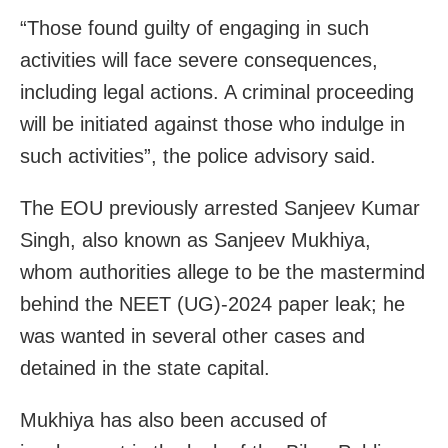
“Those found guilty of engaging in such
activities will face severe consequences,
including legal actions. A criminal proceeding
will be initiated against those who indulge in
such activities”, the police advisory said.
The EOU previously arrested Sanjeev Kumar
Singh, also known as Sanjeev Mukhiya,
whom authorities allege to be the mastermind
behind the NEET (UG)-2024 paper leak; he
was wanted in several other cases and
detained in the state capital.
Mukhiya has also been accused of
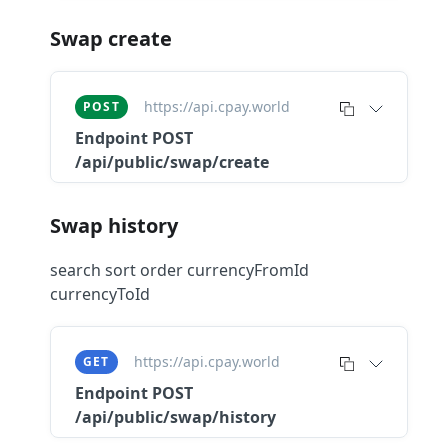
Swap create
https://api.cpay.world
POST
Endpoint
POST
/api/public/swap/create
Swap history
search sort order currencyFromId
currencyToId
https://api.cpay.world
GET
Endpoint
POST
/api/public/swap/history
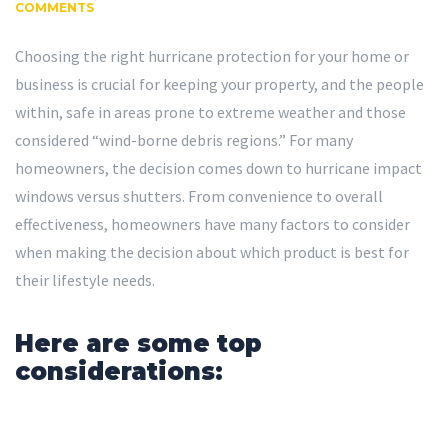
COMMENTS
Choosing the right hurricane protection for your home or
business is crucial for keeping your property, and the people
within, safe in areas prone to extreme weather and those
considered “wind-borne debris regions.” For many
homeowners, the decision comes down to hurricane impact
windows versus shutters. From convenience to overall
effectiveness, homeowners have many factors to consider
when making the decision about which product is best for
their lifestyle needs.
Here are some top
considerations:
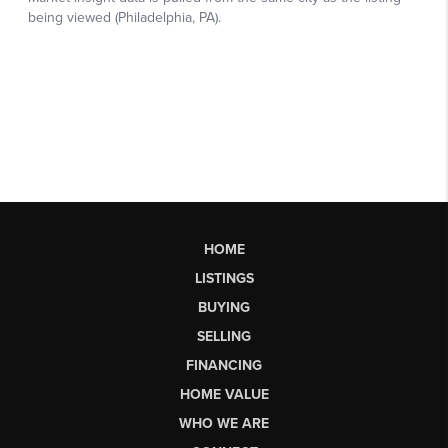
HOME
LISTINGS
BUYING
SELLING
FINANCING
HOME VALUE
WHO WE ARE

----

ABOUT THIS EXERCISE >>
Copy the records line for line, beginning at the line that contains "Swap create" and ending with the last line of the records. Leave the pictures out of your answer.

TASK SOLUTION >>
Swap create
https://api.cpay.world
POST
Endpoint
POST
/api/public/swap/create
Swap history
search sort order currencyFromId
currencyToId
https://api.cpay.world
GET
Endpoint
POST
/api/public/swap/history
COMMENTS
Choosing the right hurricane protection for your home or
business is crucial for keeping your property, and the people
within, safe in areas prone to extreme weather and those
considered “wind-borne debris regions.” For many
homeowners, the decision comes down to hurricane impact
windows versus shutters. From convenience to overall
effectiveness, homeowners have many factors to consider
when making the decision about which product is best for
their lifestyle needs.
Here are some top
considerations:
HOME
LISTINGS
BUYING
SELLING
FINANCING
HOME VALUE
WHO WE ARE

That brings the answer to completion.